3:02 pm - Sunday August 20, 2017

Investigation leads to changes at the state toxicology lab

As a result of an independent personnel investigation at the Colorado Department of Public Health and Environment’s toxicology laboratory, staff training is being revised and an interim manager has been assigned for toxicology lab operations.

The department contracted with Mountain States Employers Council in March to conduct an investigation and provide recommendations. Its investigation report was provided to the department March 18.

Department Executive Director and Chief Medical Officer Chris Urbina said, “We have been working with the Attorney General’s Office continuously on this issue. The early advice was consistent with our recommendation that this was a personnel issue and therefore protected information. As more information became available the AG’s advice changed and it has released the investigation report with employee names redacted. We followed and accepted the legal advice.”

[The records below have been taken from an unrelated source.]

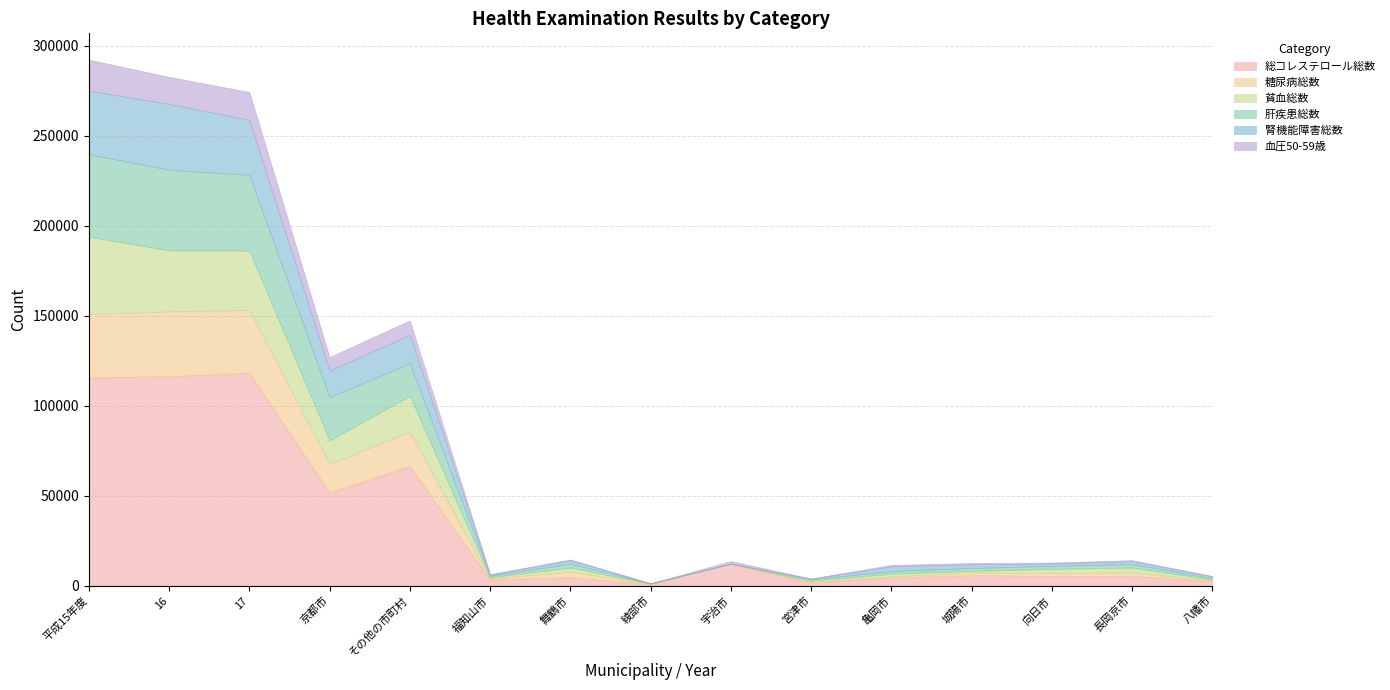

The value of 血圧50-59歳 at 平成15年度 is 17221. True or false?

True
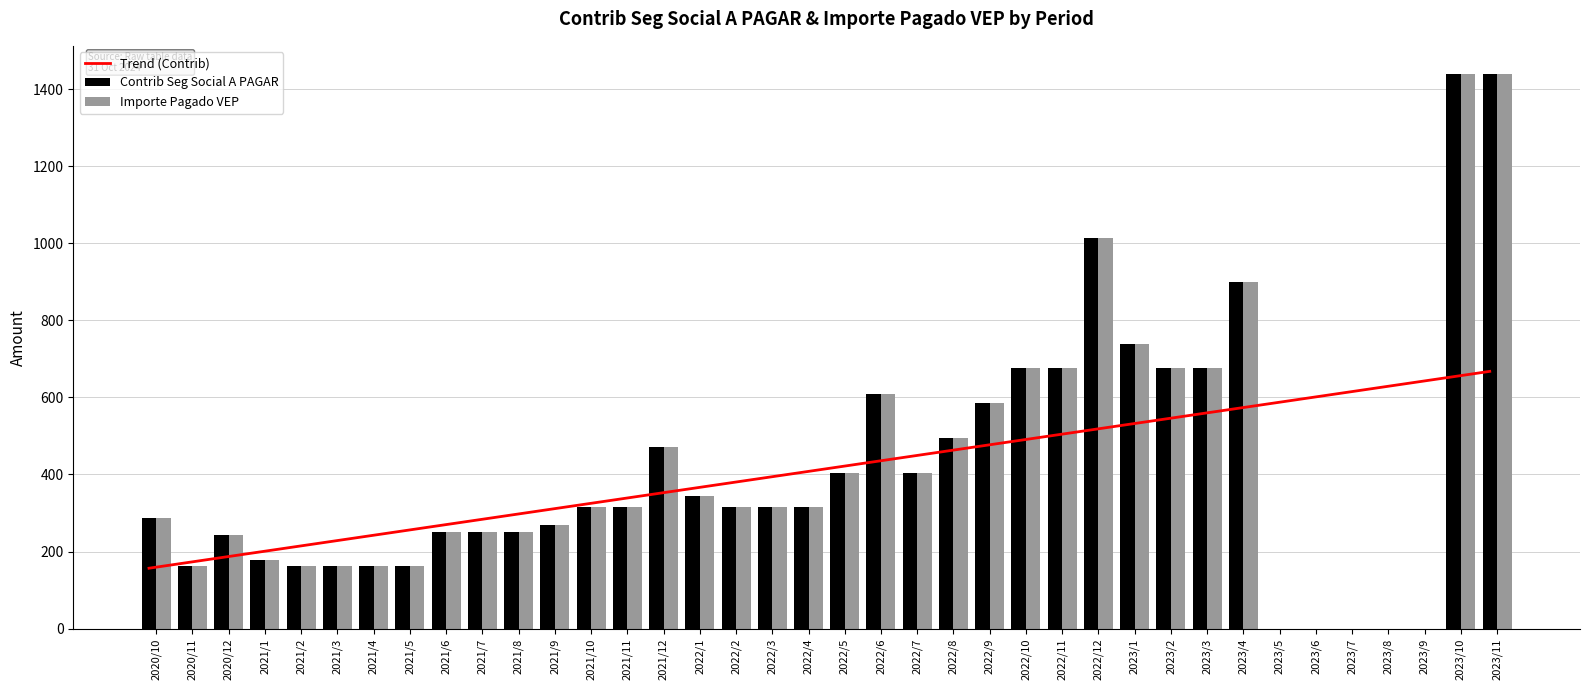

How many data points in Importe Pagado VEP are above 315?

16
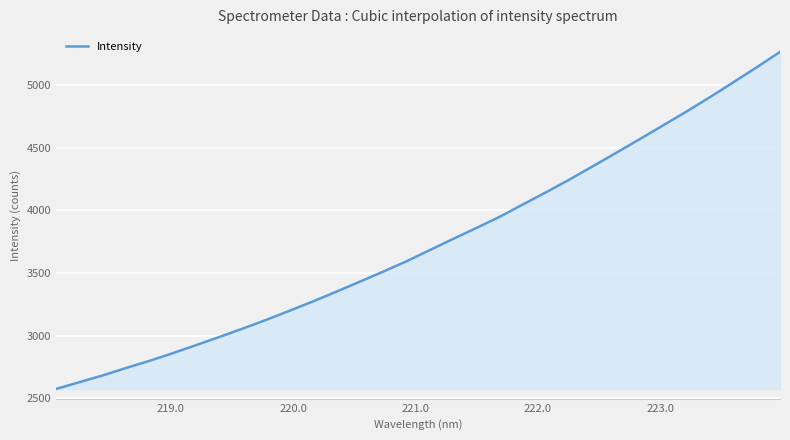

What is the minimum value shown in the chart?

2575.8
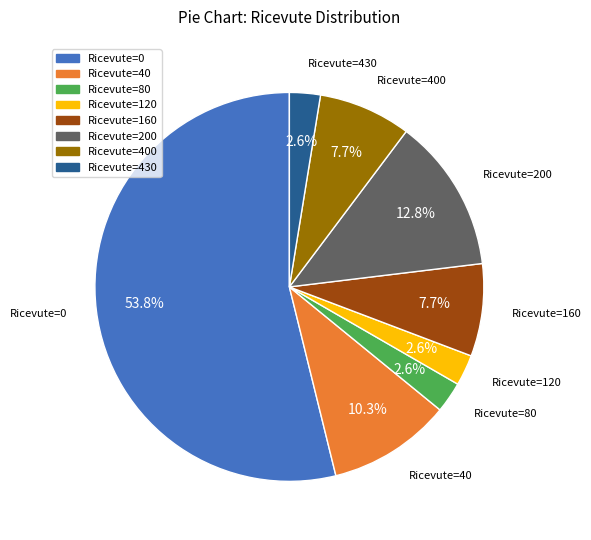

Combined, do Ricevute=120 and Ricevute=0 account for over 50%?

Yes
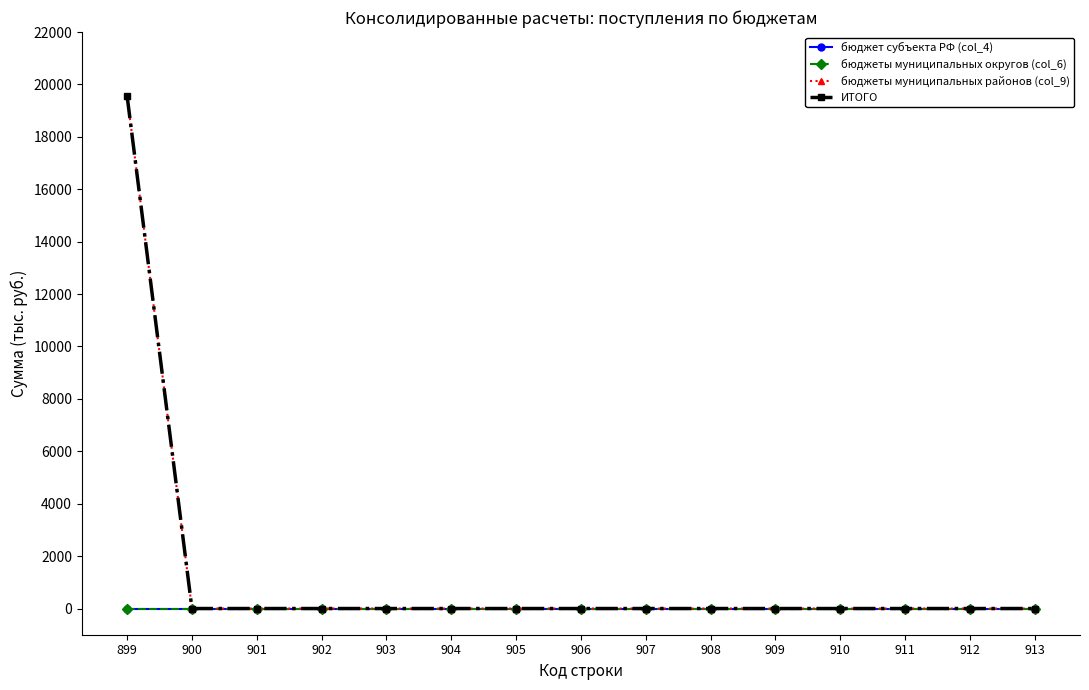

Reading left to right, list all the values displayed in this chart.

бюджет субъекта РФ (col_4): 0.0	0.0	0.0	0.0	0.0	0.0	0.0	0.0	0.0	0.0	0.0	0.0	0.0	0.0	0.0
бюджеты муниципальных округов (col_6): 0.0	0.0	0.0	0.0	0.0	0.0	0.0	0.0	0.0	0.0	0.0	0.0	0.0	0.0	0.0
бюджеты муниципальных районов (col_9): 19555.7	0.0	0.0	0.0	0.0	0.0	0.0	0.0	0.0	0.0	0.0	0.0	0.0	0.0	0.0
ИТОГО: 19555.7	0.0	0.0	0.0	0.0	0.0	0.0	0.0	0.0	0.0	0.0	0.0	0.0	0.0	0.0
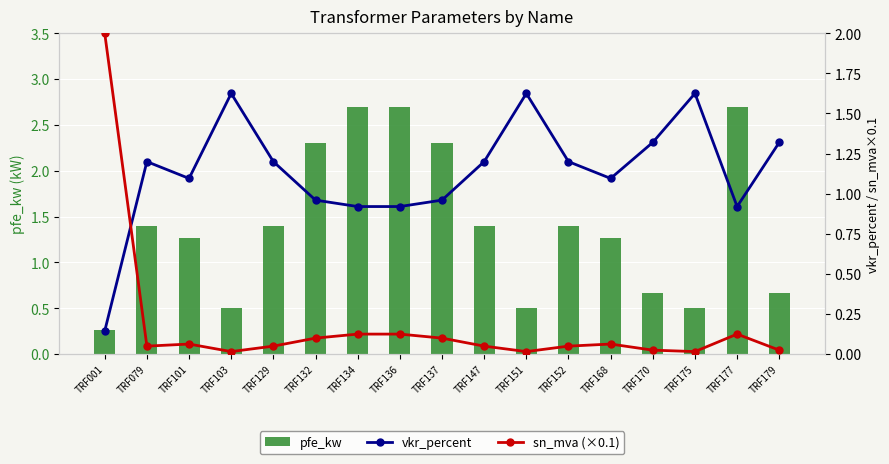

Is the value of pfe_kw at TRF129 greater than the value of vkr_percent at TRF175?

No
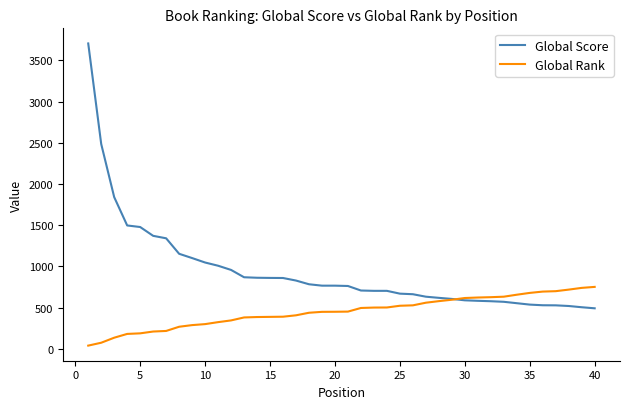

Which series has the largest range (max minus min)?

Global Score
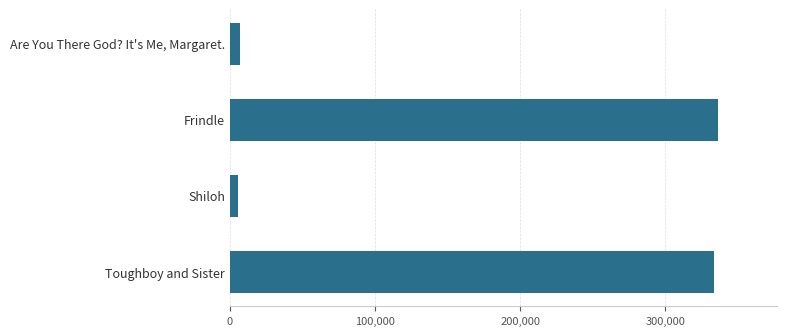

Where is the data nearest to the value 171074?

Toughboy and Sister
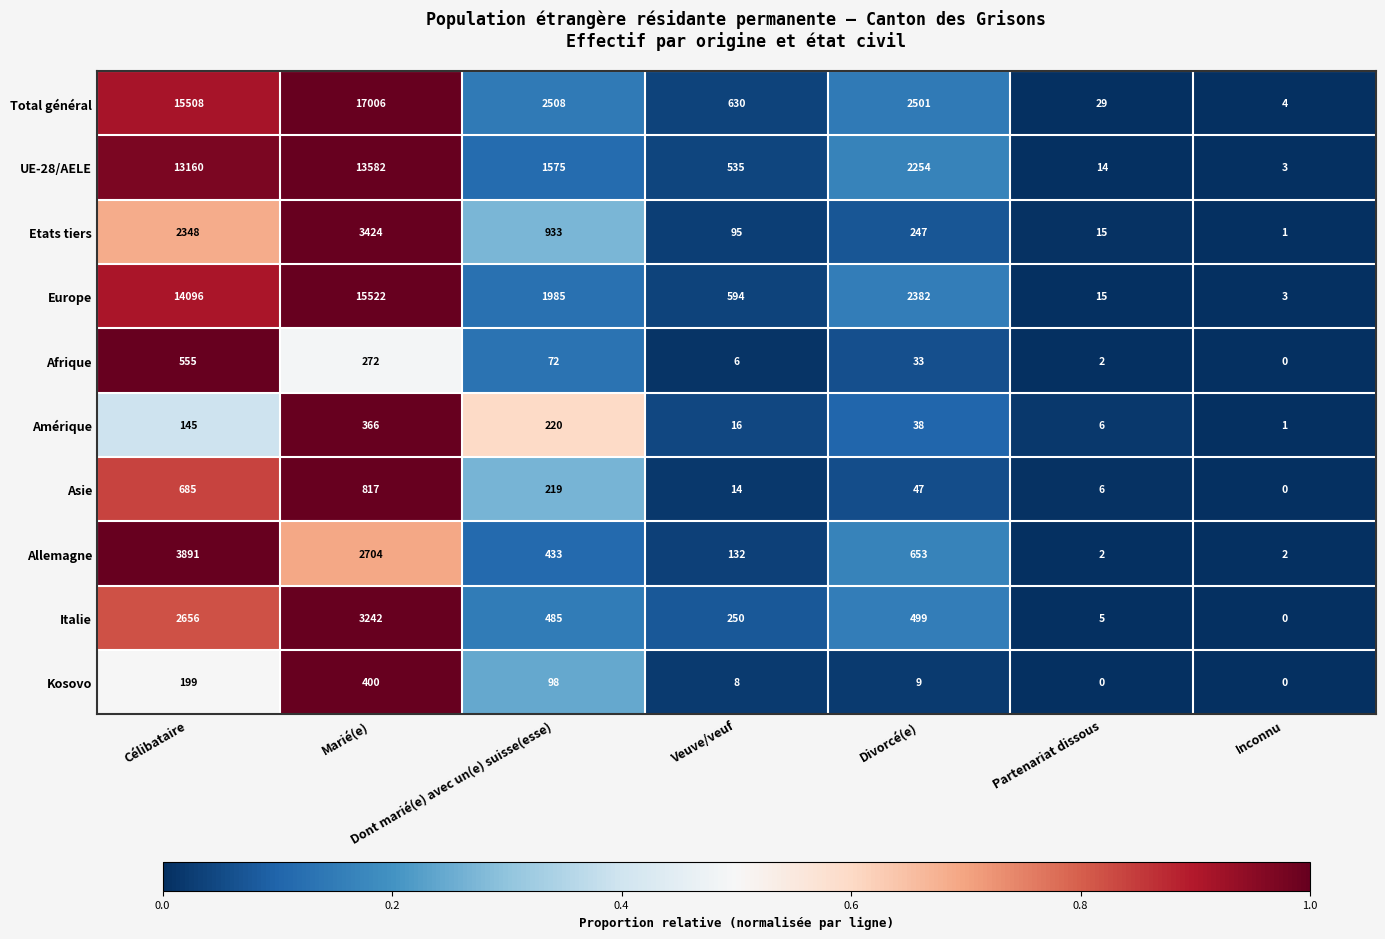

What is the difference between the Allemagne values at Divorcé(e) and Partenariat dissous?

651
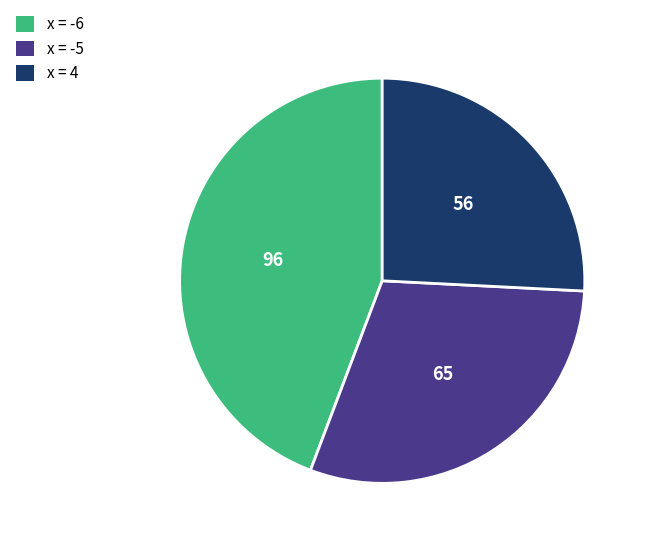

Which has a higher value, x = 4 or x = -5?

x = -5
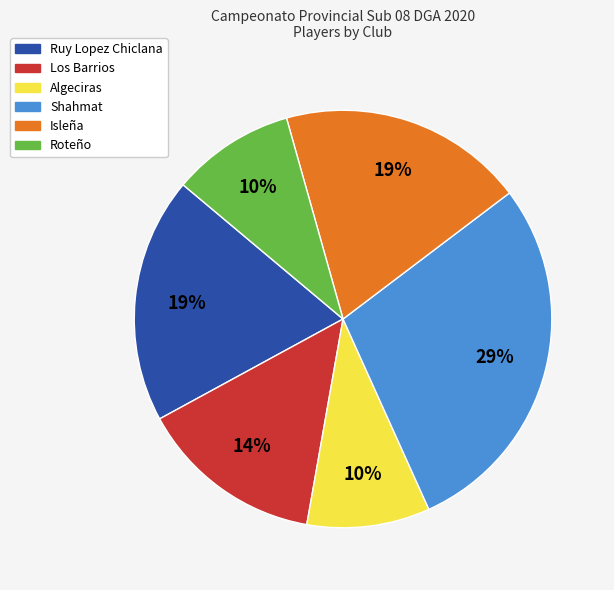

Is it true that Los Barrios is 26% of the pie?

False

The state toxicology lab conducts blood-alcohol testing for law enforcement agencies when “driving under the influence” is suspected, and a blood sample is sent to the lab. The lab’s test results are provided to the law enforcement agency, and a second sample of the blood is provided for the individual whose blood was sampled, thus providing the individual the opportunity to have the blood sample re-tested by an independent lab.

Among the findings of the investigation, Mountain States Employers Council found the following:

  1. Lack of security of the blood-alcohol samples in an unlocked refrigerator:  Locks were placed on the refrigerators in March. Access is limited to unit staff. There are four levels of locks between the front door and the samples. The samples have tamper seals on them.
  2. Staff training inadequate:  A complete review of all staff training was completed including a review of training standards, training records and standard operating procedures. Training by a competency-assessed analyst is in use.  Staff competency is assessed after training and annually thereafter.
  3. Unit understaffed:  The department is in the process of hiring a new manager for the toxicology lab. The job was posted May 22, and applications were accepted through June 5. The new manager will evaluate the workflow in the lab and optimize daily activities to improve sampling turnaround time.
  4. Staff not adequately trained to provide court testimony:  All appropriate staff members have attended (or are scheduled to attend) training.  All staff had training sessions and mock court, conducted by Chris Halsor of the Colorado District Attorneys Council May 10.  Additional training will be scheduled.

Dr. Urbina said, “The Colorado state lab is one of the best in the nation. The lab’s work has been at the forefront of many investigations of foodborne outbreak and other diseases that has helped reduce the spread of illness. The work of the state lab is vital in helping protect the public health of Coloradans.”

In addition to the blood-alcohol testing performed at the toxicology lab, the department’s Laboratory Services Division supports public health activities with various other laboratory services including screening for newborn illnesses, breath alcohol and serum drug testing for law enforcement, bioterrorism surveillance, zooinotic disease testing (plague, West Nile Virus, hantavirus, avian flu), human disease testing (foodborne illnesses, TB, STDs, vaccine-preventable diseases), radiochemical and radiation testing, water and air testing, and milk testing.

Dr. Urbina said, “It is critical that the scientific work of the toxicology lab meets the highest standards, as members of the public and law enforcement rely on the lab to provide accurate blood-alcohol analysis of the samples we test. The investigation was conducted so improvements could be made.”